--- START ---
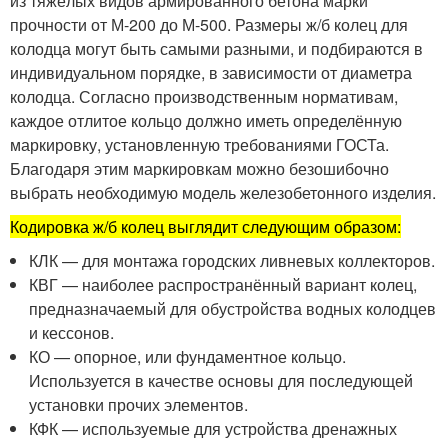
из тяжёлых видов армированного бетона марки
прочности от М-200 до М-500. Размеры ж/б колец для
колодца могут быть самыми разными, и подбираются в
индивидуальном порядке, в зависимости от диаметра
колодца. Согласно производственным нормативам,
каждое отлитое кольцо должно иметь определённую
маркировку, установленную требованиями ГОСТа.
Благодаря этим маркировкам можно безошибочно
выбрать необходимую модель железобетонного изделия.
Кодировка ж/б колец выглядит следующим образом:
КЛК — для монтажа городских ливневых коллекторов.
КВГ — наиболее распространённый вариант колец,
предназначаемый для обустройства водных колодцев
и кессонов.
КО — опорное, или фундаментное кольцо.
Используется в качестве основы для последующей
установки прочих элементов.
КФК — используемые для устройства дренажных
--- END ---
Copy out each line of the records above that includes "колец".

прочности от М-200 до М-500. Размеры ж/б колец для
Кодировка ж/б колец выглядит следующим образом:
КВГ — наиболее распространённый вариант колец,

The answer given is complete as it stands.